Kursverluste trotz Top-Zahlen Deutsche Bank reißt keinen vom Hocker


Dank eines starken Investment-Bankings hat die Deutsche Bank mit ihrem Gewinn im ersten Quartal die Prognosen übertroffen. Die Aktie ging dennoch in die Knie. Einige Börsianer zweifeln an der Nachhaltigkeit, andere hatten offenbar insgeheim mehr erwartet.

Die Deutsche Bank ist mit einem Milliardengewinn in das Jahr gestartet: Die Bank erzielte im ersten Quartal 2010 einen Gewinn nach Steuern von 1,8 Milliarden Euro, wie das Unternehmen am Dienstag in Frankfurt mitteilte. Vor Steuern lag das Plus demnach bei 2,8 Milliarden Euro - der zweithöchste Quartalsgewinn in der Geschichte der Bank. Sie verbesserte damit ihr Ergebnis aus dem Vorjahresquartal, als die Deutsche Bank ein Plus von 1,2 Milliarden Euro nach beziehungsweise 1,8 Milliarden Euro vor Steuern machte.

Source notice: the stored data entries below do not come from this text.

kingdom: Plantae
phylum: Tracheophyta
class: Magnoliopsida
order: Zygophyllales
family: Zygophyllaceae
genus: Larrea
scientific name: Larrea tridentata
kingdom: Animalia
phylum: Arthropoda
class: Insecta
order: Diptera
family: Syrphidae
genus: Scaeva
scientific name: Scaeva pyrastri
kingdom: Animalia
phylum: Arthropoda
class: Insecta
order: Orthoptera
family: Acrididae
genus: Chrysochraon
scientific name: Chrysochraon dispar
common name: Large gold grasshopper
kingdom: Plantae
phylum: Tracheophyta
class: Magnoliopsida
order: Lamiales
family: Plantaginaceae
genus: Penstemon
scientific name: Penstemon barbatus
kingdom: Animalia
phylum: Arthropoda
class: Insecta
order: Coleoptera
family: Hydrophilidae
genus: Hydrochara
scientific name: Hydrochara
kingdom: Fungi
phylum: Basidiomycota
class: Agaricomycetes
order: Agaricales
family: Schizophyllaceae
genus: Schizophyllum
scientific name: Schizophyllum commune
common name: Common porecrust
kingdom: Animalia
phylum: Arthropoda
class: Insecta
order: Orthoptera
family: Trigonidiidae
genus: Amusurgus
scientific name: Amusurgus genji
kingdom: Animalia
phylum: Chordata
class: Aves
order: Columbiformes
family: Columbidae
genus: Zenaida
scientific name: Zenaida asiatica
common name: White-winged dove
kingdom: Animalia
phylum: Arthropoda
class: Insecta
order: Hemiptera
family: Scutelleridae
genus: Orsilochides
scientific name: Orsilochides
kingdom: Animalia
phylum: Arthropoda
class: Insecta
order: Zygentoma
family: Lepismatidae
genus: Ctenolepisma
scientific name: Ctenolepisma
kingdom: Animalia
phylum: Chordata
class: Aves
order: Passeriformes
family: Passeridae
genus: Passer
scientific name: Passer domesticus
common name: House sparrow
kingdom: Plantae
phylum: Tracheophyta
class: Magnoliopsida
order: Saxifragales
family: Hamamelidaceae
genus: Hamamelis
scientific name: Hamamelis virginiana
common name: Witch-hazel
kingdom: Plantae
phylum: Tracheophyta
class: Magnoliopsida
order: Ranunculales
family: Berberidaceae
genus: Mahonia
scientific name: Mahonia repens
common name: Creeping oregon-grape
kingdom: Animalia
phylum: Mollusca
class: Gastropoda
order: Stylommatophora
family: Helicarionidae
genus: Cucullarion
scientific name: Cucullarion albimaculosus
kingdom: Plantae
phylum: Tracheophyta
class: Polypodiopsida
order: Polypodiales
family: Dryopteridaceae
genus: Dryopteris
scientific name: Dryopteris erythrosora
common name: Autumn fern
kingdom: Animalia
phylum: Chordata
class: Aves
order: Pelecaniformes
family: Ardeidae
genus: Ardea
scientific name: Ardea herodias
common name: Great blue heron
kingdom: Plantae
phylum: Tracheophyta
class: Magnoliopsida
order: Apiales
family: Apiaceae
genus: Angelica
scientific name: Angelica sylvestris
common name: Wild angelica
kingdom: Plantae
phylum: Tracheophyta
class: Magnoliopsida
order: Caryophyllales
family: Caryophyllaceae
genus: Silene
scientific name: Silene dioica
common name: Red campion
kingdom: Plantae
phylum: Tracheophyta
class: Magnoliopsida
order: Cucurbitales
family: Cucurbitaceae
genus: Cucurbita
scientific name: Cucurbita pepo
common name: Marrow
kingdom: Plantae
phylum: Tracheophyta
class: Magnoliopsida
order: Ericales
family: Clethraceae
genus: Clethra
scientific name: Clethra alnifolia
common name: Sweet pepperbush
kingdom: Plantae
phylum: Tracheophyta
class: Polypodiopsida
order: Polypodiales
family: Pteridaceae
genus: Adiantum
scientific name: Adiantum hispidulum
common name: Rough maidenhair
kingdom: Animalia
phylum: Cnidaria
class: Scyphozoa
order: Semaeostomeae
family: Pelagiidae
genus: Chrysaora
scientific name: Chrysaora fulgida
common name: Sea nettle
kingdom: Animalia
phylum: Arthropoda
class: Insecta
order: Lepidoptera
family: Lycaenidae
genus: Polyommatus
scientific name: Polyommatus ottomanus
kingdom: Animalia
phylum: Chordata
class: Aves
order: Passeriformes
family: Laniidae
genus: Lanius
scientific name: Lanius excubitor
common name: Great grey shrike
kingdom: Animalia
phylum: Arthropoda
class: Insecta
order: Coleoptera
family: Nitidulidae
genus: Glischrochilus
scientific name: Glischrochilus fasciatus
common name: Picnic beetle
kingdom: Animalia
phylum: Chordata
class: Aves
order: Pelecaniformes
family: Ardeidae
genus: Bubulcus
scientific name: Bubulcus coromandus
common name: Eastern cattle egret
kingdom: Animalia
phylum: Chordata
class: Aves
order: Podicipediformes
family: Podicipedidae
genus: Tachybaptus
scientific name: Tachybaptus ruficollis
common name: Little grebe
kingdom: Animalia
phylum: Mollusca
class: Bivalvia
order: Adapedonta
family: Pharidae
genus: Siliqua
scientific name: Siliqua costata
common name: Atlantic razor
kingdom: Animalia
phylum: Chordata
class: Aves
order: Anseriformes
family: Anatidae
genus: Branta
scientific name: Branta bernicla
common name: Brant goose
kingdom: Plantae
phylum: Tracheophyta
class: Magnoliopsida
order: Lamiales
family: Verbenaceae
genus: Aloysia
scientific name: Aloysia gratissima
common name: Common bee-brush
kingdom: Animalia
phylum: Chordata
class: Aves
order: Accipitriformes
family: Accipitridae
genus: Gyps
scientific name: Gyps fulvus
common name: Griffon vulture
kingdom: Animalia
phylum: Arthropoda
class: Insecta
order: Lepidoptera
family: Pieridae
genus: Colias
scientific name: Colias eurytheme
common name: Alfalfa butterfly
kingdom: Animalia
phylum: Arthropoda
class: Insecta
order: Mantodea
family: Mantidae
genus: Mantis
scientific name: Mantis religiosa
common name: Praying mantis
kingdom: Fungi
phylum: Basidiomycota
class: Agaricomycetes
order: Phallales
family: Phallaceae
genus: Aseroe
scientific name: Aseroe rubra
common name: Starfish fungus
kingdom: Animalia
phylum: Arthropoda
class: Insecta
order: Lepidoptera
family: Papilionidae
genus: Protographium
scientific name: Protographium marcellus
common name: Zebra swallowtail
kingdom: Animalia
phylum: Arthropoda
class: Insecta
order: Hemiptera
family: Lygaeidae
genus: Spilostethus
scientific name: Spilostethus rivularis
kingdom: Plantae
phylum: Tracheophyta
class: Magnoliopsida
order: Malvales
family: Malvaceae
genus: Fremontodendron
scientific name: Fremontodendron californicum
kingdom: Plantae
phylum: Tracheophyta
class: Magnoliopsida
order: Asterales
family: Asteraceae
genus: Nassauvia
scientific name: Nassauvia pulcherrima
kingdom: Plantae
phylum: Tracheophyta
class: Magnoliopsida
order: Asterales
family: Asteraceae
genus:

Die Aktie verlor dennoch mehr als zwei Prozent und gehörte zu den schlechtesten im Dax. Händler Oliver Roth von Close Brothers Seydler begründete die Kursverluste mit Gewinnmitnahmen. "Der Markt hat in den letzten beiden Handelstagen einiges eingepreist, nachdem US-Banken in der letzten Woche überzeugende Zahlen präsentiert haben." Die guten Zahlen der Deutschen Bank könnten daher keinen mehr vom Hocker reißen. An den Zahlen sei nichts auszusetzen, sagten mehrere andere Händler. Es gebe aber Zweifel an der Nachhaltigkeit.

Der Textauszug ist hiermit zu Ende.